Business

New York Community Bancorp downgrade stokes fears of regional bank failures

New York Community Bancorp (NYCB) stock tumbled Wednesday morning after Moody’s Investor Service downgraded the bank to its lowest possible investment grade rating.

NYCB’s shares fell nearly 14 percent early Wednesday following the downgrade, which Moody’s attributed to the “multi-faceted financial, risk-management and governance challenges facing” the bank.

As of midday, the bank’s shares had recovered slightly to a loss of 2.5 percent on the day, but they have fallen nearly 40 percent over the past week.

“In terms of financial strategy, the bank is seeking to build its capital but just took an unanticipated loss on commercial real estate which is a significant concentration for the bank,” Moody’s noted.

The bank’s stock has been on a downward trajectory since last week’s earnings report, which showed a net loss of $252 million in the fourth quarter. In the third quarter, NYCB had posted a net income of $207 million.


NYCB’s losses over the past week have triggered a wider sell-off in regional bank stocks. The KBW Nasdaq Regional Banking Index, which tracks the performance of regional banks, has fallen 12 percent in the last week.

Prior to the downgrade on Tuesday, Rep. Ritchie Torres (D-N.Y.) pressed Treasury Secretary Janet Yellen at a House Financial Services hearing about “signs of volatility” at the bank.

“New York Community Bank is the largest multifamily portfolio lender in New York City, with more than $37 billion in multifamily loans,” Torres said. “By way of contrast, Signature had far less — $15 billion in multifamily loans.” 

Torres was referring to Signature Bank, whose assets were purchased by NYCB after if failed during a spate of trouble for regional banks in March.

“A crisis at New York Community Bank would not only destabilize the banking system, it would destabilize the largest multifamily housing market in the United States,” he added.

Yellen declined to comment on NYCB specifically but emphasized that the Financial Stability Oversight Council has “long been aware” that commercial real estate could create “financial stability risk or losses in the banking system.”

The commercial real estate sector is facing multiple stressors, as loans come due amid a higher interest rate environment and a shift in office work patterns due to the pandemic, Yellen noted.

“I believe it’s manageable, although there may be some institutions that are quite stressed by this problem,” she added.

Federal Reserve Chair Jerome Powell similarly suggested in his “60 Minutes” interview Sunday that the problems in commercial real estate are “manageable.”

“We looked at the larger banks’ balance sheets, and it appears to be a manageable problem,” Powell said. “There’s some smaller and regional banks that have concentrated exposures in these areas that are challenged.”

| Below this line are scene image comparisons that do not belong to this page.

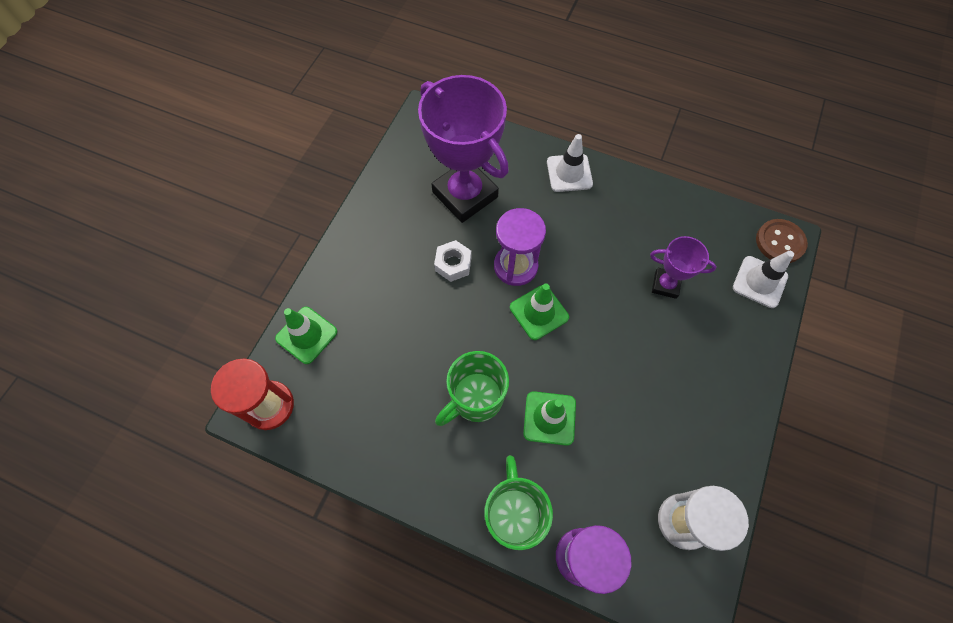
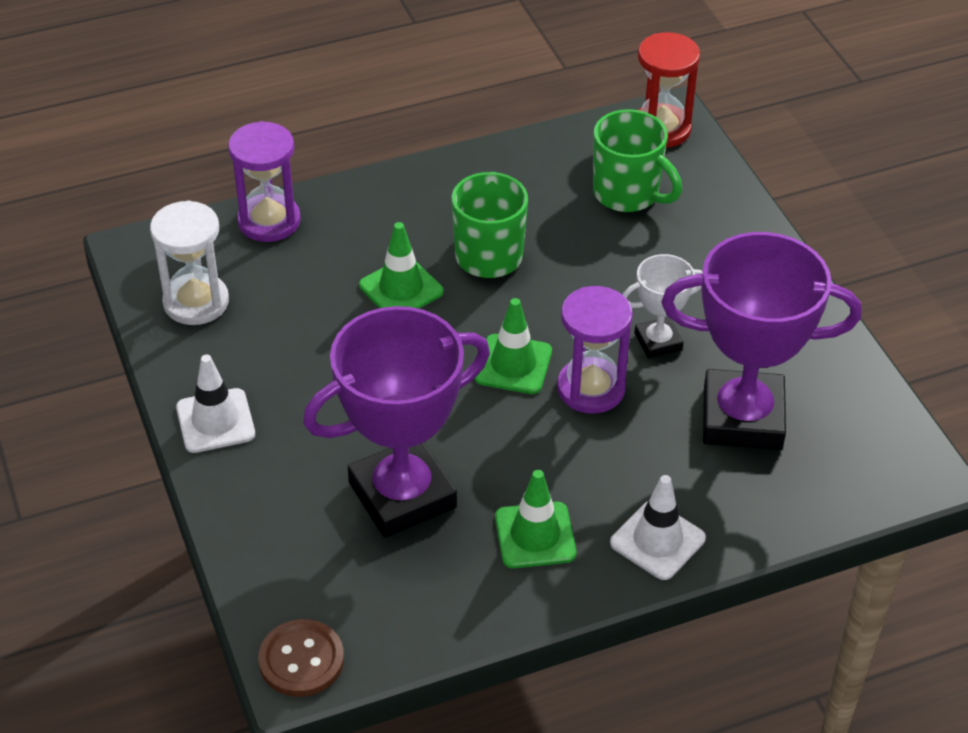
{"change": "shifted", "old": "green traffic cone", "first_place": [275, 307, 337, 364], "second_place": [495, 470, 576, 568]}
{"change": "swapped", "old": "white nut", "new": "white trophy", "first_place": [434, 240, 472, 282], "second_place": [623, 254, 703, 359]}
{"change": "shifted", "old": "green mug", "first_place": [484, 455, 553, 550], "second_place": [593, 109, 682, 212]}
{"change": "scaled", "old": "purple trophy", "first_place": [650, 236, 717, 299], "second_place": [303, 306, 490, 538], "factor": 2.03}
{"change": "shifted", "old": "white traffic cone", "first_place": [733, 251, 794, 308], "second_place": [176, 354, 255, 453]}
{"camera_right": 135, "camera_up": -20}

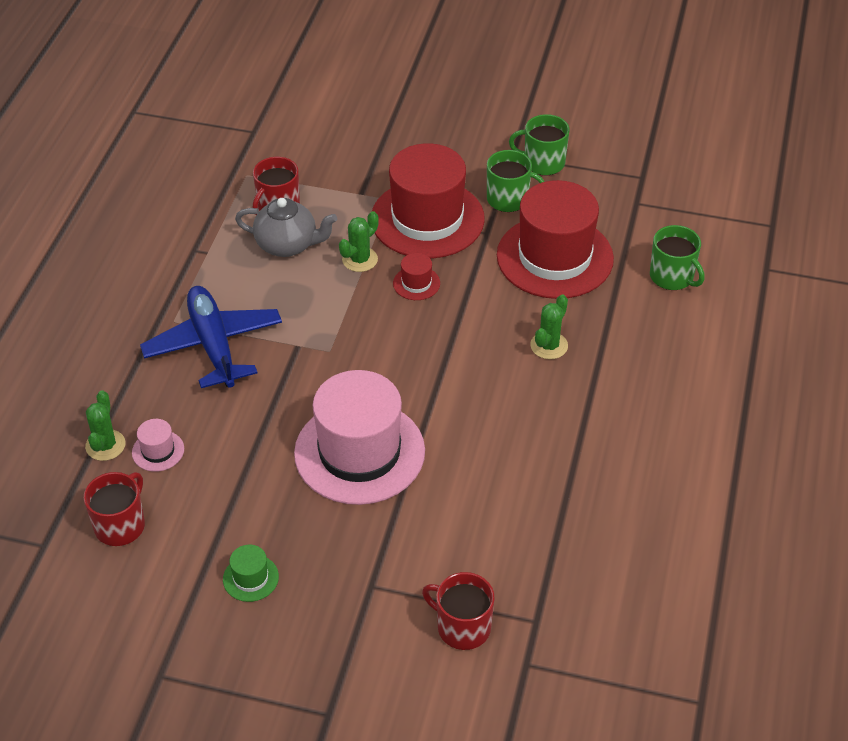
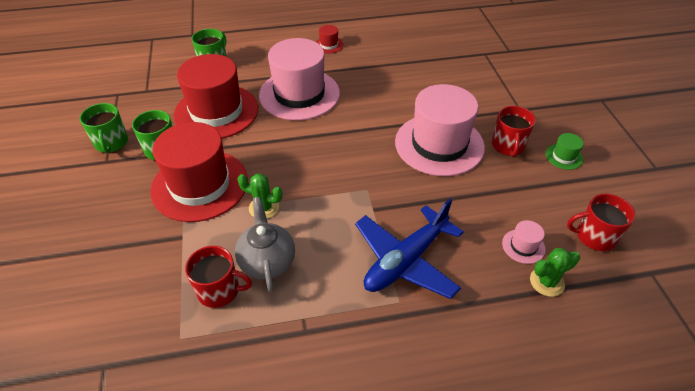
{"change": "shifted", "old": "red hat", "first_place": [393, 253, 440, 300], "second_place": [316, 25, 344, 53]}
{"change": "shifted", "old": "red mug", "first_place": [422, 572, 495, 650], "second_place": [492, 106, 536, 157]}
{"change": "swapped", "old": "green cactus", "new": "pink hat", "first_place": [530, 294, 568, 359], "second_place": [259, 38, 340, 120]}
{"camera_right": -115, "camera_up": 0}

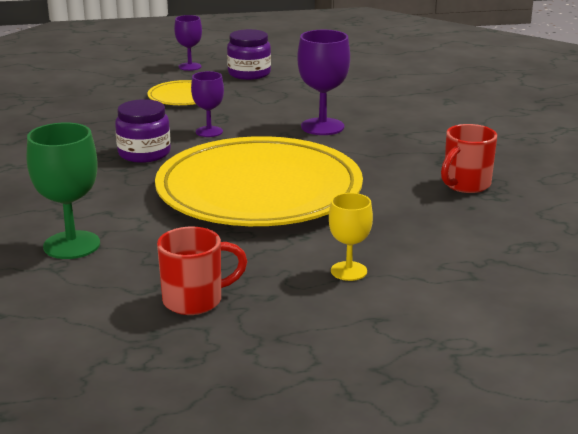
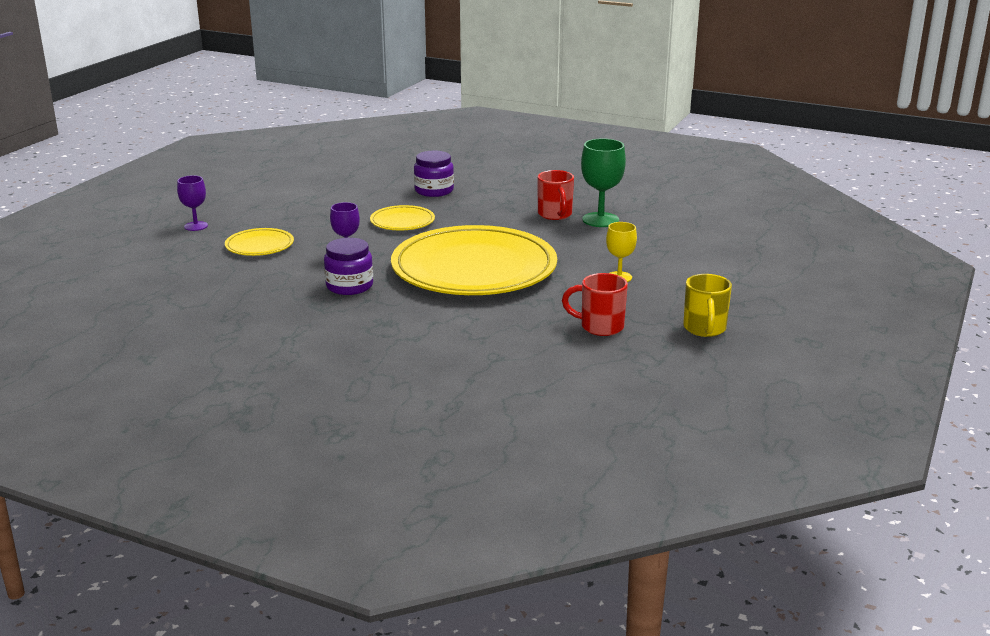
{"change": "shifted", "old": "green goblet", "first_place": [27, 123, 100, 259], "second_place": [581, 138, 626, 227]}
{"change": "rotated", "old": "red mug", "first_place": [157, 227, 247, 315], "second_place": [562, 273, 628, 336], "degrees": -90}
{"change": "shifted", "old": "purple jar", "first_place": [227, 29, 271, 80], "second_place": [414, 151, 454, 197]}
{"change": "swapped", "old": "purple goblet", "new": "yellow plate", "first_place": [297, 30, 350, 135], "second_place": [370, 205, 435, 230]}
{"change": "new", "new": "yellow mug", "second_place": [683, 274, 732, 337]}
{"camera_right": -55, "camera_up": 0}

“We’re working with them,” he added. “This is something we’ve been aware of for a long time, and we’re working with them to make sure that they have the resources and a plan to work their way through the expected losses.”

The Fed chair said some banks, likely smaller banks, will “have to be closed or merged out of existence.” However, he emphasized that another real estate-led banking crisis appears unlikely.  

“It doesn’t appear to have the makings of the kind of crisis things that we’ve seen sometimes in the past, for example, with the global financial crisis,” Powell said.

“We need to be careful about making proclamations, particularly about the future. Things have surprised us a lot,” he added. “But no, on this, I do think it’s a manageable problem. I think we’re doing a lot to manage it.”